Basically what you need is a low latency GPIO interrupt, yes? I don't think there is hardware support to map external inputs to the NMI (I will check this with someone who knows the hardware better but I'm pretty sure it's not possible.) It's going to get a lot better in ESP32 (configurable interrupt matrix, more interrupt priority levels) but there's not a lot of interrupt configurability in 8266 AFAIK.
However, you can drop a fair few cycles off the GPIO handler interrupt latency if you replace the default exception handlers - move VECBASE to point to your own set of handlers. Then your UserExceptionHandler checks immediately for your low latency event (GPIOs changed) at the top of UserExceptionVector and jumps straight to the USB handler.
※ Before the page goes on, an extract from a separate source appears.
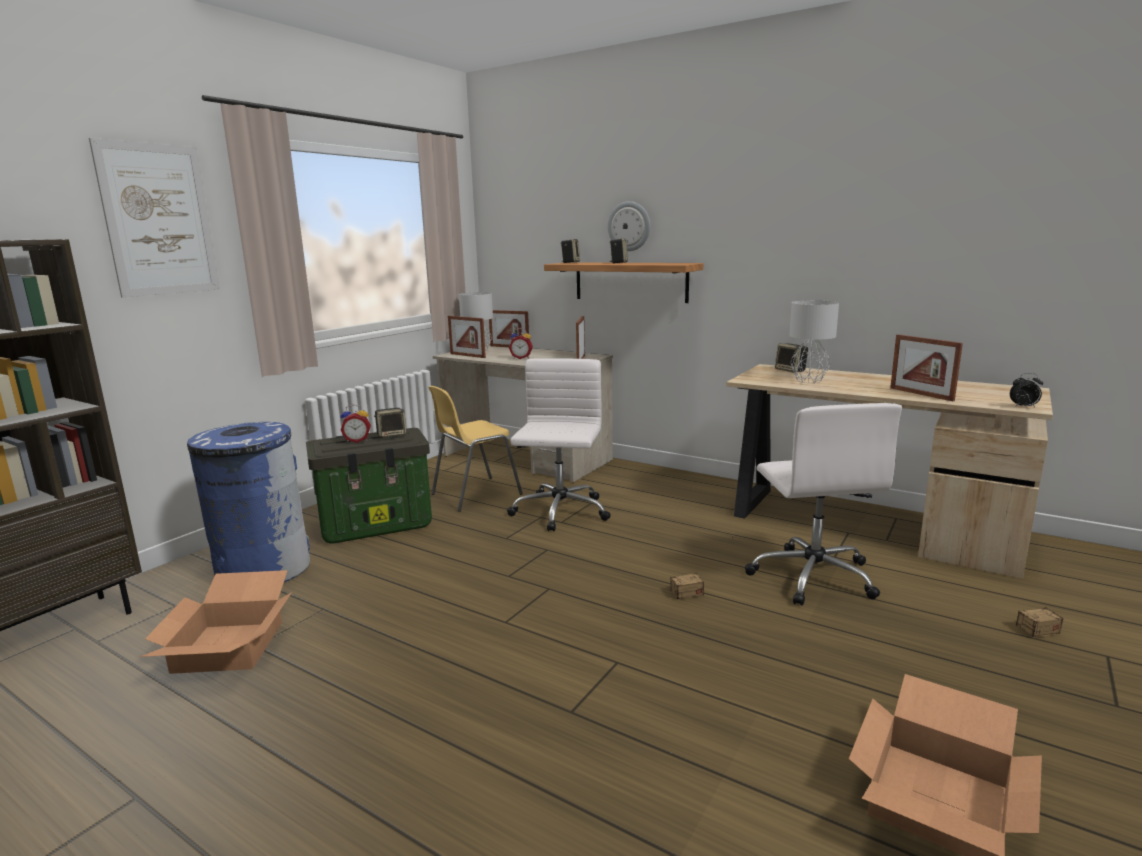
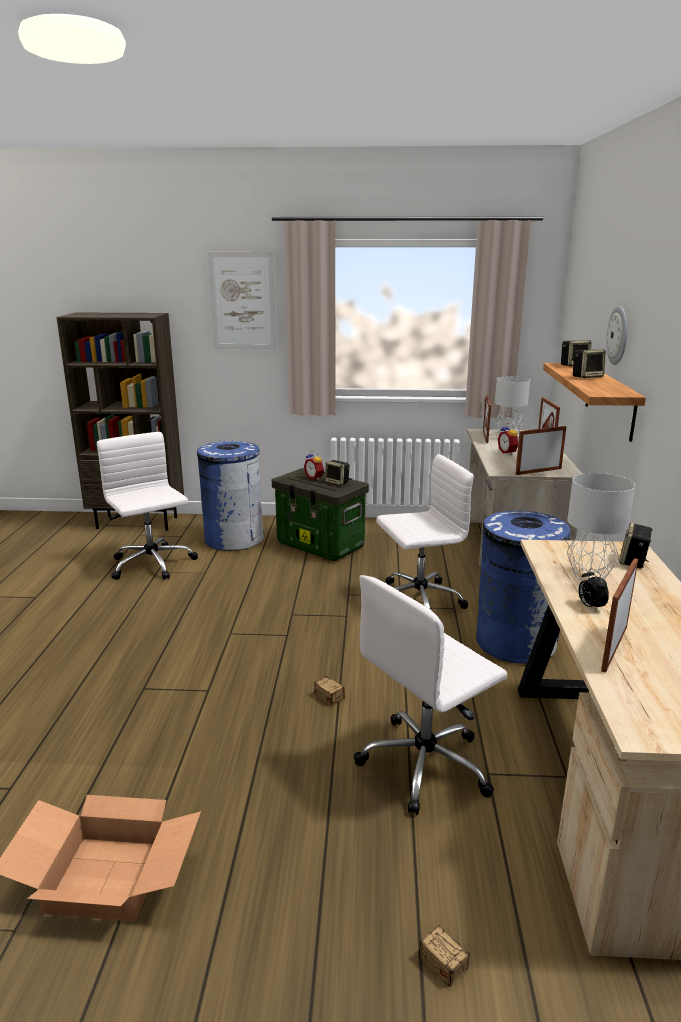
camera: 60 degrees right, 5 degrees up
cardboard box [140,570,292,674] -> white office chair [97,432,198,580]
yellow chair [429,386,523,512] -> none
alarm clock [1010,373,1043,407] -> alarm clock moved to [579,568,609,612]
none -> blue trash can [476,511,570,664]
If the USB handler is in assembler then you can probably just save a subset of registers, to save even more cycles. Then the other exception handler cases fall through and jump back to the default SDK exception handlers. It'll be a bit fiddly, (in particular you can't easily fit a lot of literals in the exception vector space, before you need to jump out somewhere else. So probably need some creative tricks to jam them in the gaps.) but I imagine you're more than up to it.
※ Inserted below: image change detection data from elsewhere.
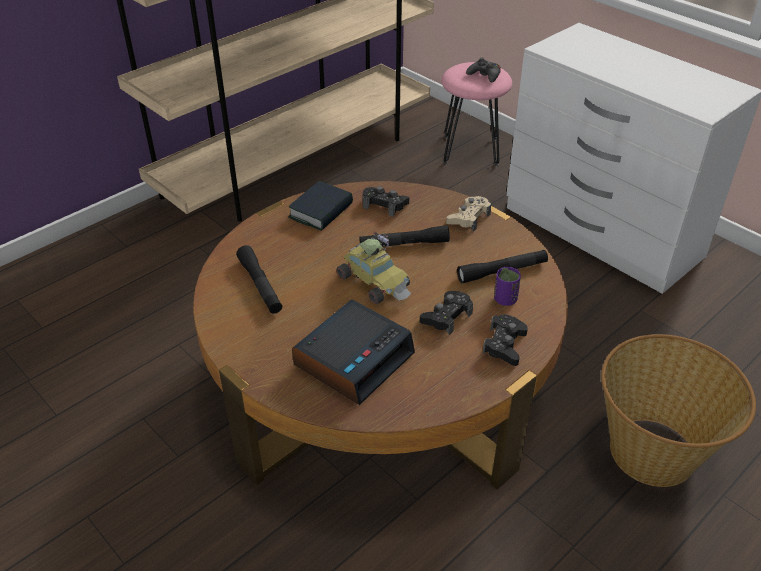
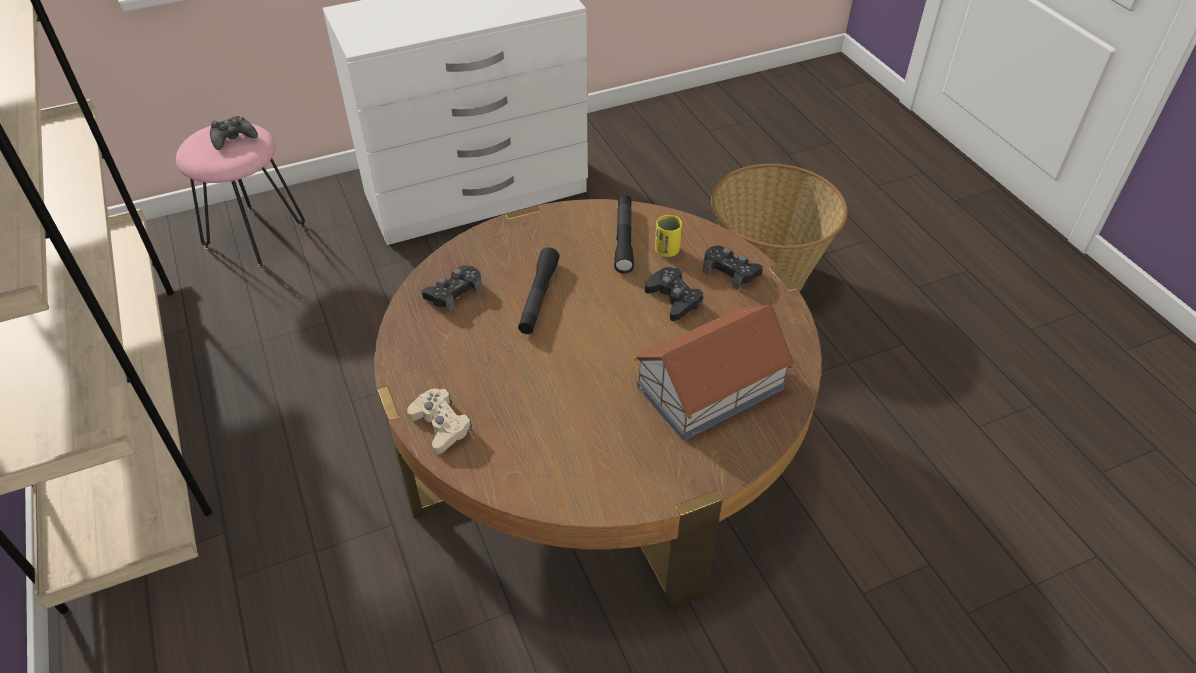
camera: 70 degrees left, 5 degrees up
black flashlight [236,245,282,314] -> none
book [288,181,353,231] -> none
alarm clock [292,299,415,405] -> toy house [634,305,796,441]
toy car [337,232,411,304] -> none
beige game controller [446,196,491,232] -> beige game controller moved to [407,389,473,454]
purple cup [494,267,521,306] -> yellow cup [655,215,682,257]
Does that makes sense? Maybe you tried it already, and it doesn't help? Let me know if you'd like me to go into more detail. The best sample 8266 exception vectors I know of (non-Espressif-approved) are where we reimplemented them in the esp-open-rtos project: https://github.com/SuperHouse/esp-open- ... _vectors.S . The situation will (again) be better here for ESP32, we plan to make the exception vector & startup code available on github along with a lot of ther code.
I am still trying to mull through this and find the least invasive mechanism to insert my own interrupts. Sadly, I can't even figure out which exception handles the GPIO (it is an exception, right?) I will hopefully poke and prod around in my ESP's memory soon.